I am torn between relief and devastation (Virgins are weird, right?); I dramatically take to my bed for several days, an abandoned, rejected Juliet, pretending I have the flu. I feel so very alone, and yet — thank you, Angel! — I know it is better to feel lonesome without him than feel lonesome with him. I am ready for the longing, yes, but not the consummation; I am not ready to be possessed — or to possess — because I am not yet in possession of myself. I am not ready to be seen-through; I need my invulnerable opacity, the embroidered nightgown, just a little while longer.
LINDA
Stacy, what are you waiting for? You’re fifteen years old! I did it when I was thirteen. It’s no huge thing, it’s just sex,
counsels so-mature Linda (Phoebe Cates), The Worst Best Friend in the World, to baby-faced Stacy (Jennifer Jason Leigh) in Fast Times at Ridgemont High.26 Stacy has just started high school (filmed in the unnamed San Fernando Valley, where I live), she and her friends work at the Mall (the unnamed Sherman Oaks Galleria, where I have spent my teenage years eating corn dogs and buying tank tops while waiting for life to flicker on), and everyone is singularly obsessed with sex: Getting it, talking about it, puzzling through the shifting boundaries of physical and emotional intimacy while trying to pretend it is, of course, no huge thing: It’s just sex.
Stacy worries whether or not she will be any good in bed, and Linda assures her there is no such silly question of “good” or “bad”: “You either do it, or you don’t.” The actual experience is meaningless — it’s all about getting to list it on your résumé. She is appalled Stacy has never given a blow job, and, with patient-teacher voice (“It’s so easy, there’s nothing to it, relax your throat muscles. .”), gives her an impromptu lesson using a carrot in the school cafeteria — it’s free advertising for the boys leering nearby. There is so much pressure to do it already, get it over with, what are you waiting for, what’s the big deal, what’s wrong with you? It is a culture of disdain for and diminishing of any aspect of sexuality beyond the genital, a celebration of cool-chick emotional indifference. It is, in a way, sex reduced once again to a cartoony, two-dimensional paper cutout. Insert Penis A in Vagina B; it’s so easy, a child could do it, and you’re already fifteen!

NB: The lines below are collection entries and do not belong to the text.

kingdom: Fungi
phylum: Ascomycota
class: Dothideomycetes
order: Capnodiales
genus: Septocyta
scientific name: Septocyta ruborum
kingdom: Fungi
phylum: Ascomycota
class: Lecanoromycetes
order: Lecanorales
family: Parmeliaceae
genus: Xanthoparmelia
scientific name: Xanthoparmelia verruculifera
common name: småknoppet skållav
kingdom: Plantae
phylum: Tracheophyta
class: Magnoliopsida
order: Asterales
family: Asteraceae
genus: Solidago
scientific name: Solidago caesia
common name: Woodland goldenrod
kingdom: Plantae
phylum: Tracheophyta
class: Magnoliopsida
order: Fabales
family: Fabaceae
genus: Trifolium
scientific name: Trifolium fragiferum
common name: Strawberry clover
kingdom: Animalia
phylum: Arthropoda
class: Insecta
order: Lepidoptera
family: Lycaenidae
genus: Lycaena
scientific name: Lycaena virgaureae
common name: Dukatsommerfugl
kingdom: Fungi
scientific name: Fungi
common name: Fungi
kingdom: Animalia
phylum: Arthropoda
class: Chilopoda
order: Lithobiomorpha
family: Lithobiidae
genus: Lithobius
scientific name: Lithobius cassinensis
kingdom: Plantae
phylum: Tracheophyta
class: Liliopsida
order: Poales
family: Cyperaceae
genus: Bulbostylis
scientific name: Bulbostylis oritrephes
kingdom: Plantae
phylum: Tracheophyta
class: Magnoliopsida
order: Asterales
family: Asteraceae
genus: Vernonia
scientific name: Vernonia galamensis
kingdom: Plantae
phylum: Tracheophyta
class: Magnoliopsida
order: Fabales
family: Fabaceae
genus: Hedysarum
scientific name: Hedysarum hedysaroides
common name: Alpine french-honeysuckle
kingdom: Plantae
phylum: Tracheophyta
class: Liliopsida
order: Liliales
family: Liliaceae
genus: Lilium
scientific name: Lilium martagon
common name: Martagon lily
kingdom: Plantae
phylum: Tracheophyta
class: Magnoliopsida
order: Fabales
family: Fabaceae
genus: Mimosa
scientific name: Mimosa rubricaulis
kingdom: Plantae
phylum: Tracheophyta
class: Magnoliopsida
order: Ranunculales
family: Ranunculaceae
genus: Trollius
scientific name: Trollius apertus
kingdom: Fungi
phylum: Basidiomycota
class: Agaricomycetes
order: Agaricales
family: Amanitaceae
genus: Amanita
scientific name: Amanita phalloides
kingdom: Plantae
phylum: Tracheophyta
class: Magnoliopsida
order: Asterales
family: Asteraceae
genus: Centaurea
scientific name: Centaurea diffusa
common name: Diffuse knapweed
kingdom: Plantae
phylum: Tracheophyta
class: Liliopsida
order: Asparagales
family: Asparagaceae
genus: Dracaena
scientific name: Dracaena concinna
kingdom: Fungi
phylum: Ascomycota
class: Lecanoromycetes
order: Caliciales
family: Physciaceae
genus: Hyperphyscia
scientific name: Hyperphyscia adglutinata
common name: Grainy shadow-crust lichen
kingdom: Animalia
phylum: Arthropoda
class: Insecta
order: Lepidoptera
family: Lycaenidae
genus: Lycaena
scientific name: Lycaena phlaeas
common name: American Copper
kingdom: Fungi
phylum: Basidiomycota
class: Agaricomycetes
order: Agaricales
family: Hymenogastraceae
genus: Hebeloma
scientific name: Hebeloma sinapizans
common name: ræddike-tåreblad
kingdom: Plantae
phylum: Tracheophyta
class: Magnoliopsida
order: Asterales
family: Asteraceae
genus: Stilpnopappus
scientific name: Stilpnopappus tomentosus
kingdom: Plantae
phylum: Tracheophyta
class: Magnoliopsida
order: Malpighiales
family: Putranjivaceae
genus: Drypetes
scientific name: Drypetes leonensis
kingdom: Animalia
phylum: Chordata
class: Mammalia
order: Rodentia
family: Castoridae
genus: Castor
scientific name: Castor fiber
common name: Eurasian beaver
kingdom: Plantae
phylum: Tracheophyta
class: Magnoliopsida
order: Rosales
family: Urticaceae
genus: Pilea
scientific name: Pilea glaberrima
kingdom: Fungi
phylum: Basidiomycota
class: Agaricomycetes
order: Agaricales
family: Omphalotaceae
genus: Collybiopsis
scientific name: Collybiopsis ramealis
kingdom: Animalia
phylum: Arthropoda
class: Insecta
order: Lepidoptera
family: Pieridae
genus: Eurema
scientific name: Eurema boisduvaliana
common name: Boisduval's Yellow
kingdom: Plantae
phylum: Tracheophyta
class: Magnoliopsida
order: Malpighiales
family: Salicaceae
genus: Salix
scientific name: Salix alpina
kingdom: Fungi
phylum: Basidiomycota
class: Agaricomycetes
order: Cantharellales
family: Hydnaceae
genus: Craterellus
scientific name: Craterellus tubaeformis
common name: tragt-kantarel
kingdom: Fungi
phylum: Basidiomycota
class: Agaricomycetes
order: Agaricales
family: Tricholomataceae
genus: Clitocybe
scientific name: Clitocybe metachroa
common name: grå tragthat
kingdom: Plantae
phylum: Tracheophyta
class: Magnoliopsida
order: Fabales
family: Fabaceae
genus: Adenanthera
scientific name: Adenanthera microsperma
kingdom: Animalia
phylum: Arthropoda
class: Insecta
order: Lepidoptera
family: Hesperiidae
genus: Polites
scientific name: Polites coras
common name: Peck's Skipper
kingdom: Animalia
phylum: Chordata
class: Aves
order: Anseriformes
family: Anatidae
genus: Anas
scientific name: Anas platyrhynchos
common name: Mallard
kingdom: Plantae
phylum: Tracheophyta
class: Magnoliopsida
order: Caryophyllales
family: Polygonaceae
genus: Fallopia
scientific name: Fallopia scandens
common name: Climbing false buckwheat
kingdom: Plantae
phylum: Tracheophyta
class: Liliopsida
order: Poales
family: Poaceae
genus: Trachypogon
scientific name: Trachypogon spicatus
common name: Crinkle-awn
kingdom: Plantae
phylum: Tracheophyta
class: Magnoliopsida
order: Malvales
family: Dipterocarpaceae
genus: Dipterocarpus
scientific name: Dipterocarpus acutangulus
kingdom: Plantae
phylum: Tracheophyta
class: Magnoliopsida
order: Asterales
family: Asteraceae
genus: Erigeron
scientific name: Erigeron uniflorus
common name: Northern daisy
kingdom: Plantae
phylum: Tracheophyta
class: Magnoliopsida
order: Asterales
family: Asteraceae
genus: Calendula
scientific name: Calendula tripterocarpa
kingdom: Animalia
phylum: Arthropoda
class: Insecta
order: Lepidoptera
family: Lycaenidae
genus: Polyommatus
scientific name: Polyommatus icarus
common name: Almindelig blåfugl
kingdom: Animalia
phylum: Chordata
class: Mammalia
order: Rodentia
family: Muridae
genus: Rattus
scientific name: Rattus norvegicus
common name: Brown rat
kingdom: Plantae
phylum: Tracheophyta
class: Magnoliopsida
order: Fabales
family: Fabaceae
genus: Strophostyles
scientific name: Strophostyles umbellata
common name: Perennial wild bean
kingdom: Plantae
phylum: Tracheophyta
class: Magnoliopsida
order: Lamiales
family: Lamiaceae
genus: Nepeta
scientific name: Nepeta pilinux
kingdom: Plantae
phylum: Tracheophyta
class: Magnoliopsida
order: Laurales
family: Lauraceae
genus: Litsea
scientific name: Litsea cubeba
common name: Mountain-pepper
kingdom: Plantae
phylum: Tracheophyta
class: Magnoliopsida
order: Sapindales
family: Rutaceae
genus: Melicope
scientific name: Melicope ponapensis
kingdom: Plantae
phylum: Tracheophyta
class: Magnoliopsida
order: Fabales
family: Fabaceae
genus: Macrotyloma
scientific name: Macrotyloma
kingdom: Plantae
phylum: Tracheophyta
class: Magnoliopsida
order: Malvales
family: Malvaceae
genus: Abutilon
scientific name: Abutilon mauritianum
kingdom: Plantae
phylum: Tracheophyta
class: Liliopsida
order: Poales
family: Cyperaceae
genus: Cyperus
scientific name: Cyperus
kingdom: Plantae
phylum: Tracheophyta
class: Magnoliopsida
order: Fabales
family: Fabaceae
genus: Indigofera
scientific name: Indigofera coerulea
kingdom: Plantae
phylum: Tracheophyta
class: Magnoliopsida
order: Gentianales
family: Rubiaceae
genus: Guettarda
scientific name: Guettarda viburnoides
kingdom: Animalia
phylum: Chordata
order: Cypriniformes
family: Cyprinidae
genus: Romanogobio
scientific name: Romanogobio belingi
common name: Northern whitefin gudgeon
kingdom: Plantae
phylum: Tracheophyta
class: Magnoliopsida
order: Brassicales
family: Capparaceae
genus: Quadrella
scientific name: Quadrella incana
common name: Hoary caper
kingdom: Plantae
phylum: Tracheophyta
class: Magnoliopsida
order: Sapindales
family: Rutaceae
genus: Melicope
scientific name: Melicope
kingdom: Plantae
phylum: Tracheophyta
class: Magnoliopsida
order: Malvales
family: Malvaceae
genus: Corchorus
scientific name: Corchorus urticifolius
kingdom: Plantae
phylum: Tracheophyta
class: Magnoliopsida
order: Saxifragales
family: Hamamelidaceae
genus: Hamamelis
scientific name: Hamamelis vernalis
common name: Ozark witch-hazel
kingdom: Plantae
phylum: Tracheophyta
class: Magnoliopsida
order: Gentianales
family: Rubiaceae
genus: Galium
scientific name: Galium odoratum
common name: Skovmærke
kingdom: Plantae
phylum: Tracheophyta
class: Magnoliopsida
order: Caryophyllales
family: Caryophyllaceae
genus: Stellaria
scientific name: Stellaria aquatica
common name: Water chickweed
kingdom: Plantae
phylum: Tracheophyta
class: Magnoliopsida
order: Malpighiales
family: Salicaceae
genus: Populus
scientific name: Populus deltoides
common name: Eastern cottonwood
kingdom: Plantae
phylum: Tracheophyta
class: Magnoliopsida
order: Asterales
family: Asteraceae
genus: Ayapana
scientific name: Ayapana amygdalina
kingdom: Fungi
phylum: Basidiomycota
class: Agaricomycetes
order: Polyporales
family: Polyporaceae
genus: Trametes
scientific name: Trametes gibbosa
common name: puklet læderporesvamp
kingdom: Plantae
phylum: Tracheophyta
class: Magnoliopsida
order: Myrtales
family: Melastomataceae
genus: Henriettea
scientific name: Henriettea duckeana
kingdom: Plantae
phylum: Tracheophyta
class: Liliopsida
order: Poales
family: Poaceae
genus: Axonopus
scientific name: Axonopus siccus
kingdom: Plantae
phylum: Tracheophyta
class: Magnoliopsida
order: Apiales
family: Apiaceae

And then the loss-of-virginity moment: Stacy has found her Romeo/Gary/Randy, a twenty-six-year-old Guy she served pizza to at the Mall and told she is nineteen. After being tucked into her stuffed-animal-festooned twin bed by her mom (“Good night, Stacy!” mom chirps), she sneaks out the window and waits at the corner for his chariot to arrive, while Jackson Browne croons on the diegetic soundtrack how that girl’s just got to be somebody’s baby, she’s so fine. . The Guy tells her she looks beautiful — smooth, this guy, I can almost smell the Aramis — and suggests they go to The Point, the local baseball dugout/sex lair. And here, as in Little Darlings, director Heckerling focuses on the female experience rather than the male; the Guy kisses her, teases whether or not he’ll get to first base — an oblique request for permission to proceed, the Guy’s not an asshole — unbuttons her shirt and crawls on top of her. But we barely even see his face; it is Stacy we focus on, her wincing in pain and unease, her dissociative stare at the graffiti over his shoulder. The scene’s final visual is a long shot; we are suddenly watching them from a distance in the dark, reflecting the emotional detachment of the moment, watching the Guy’s white naked body pumping away.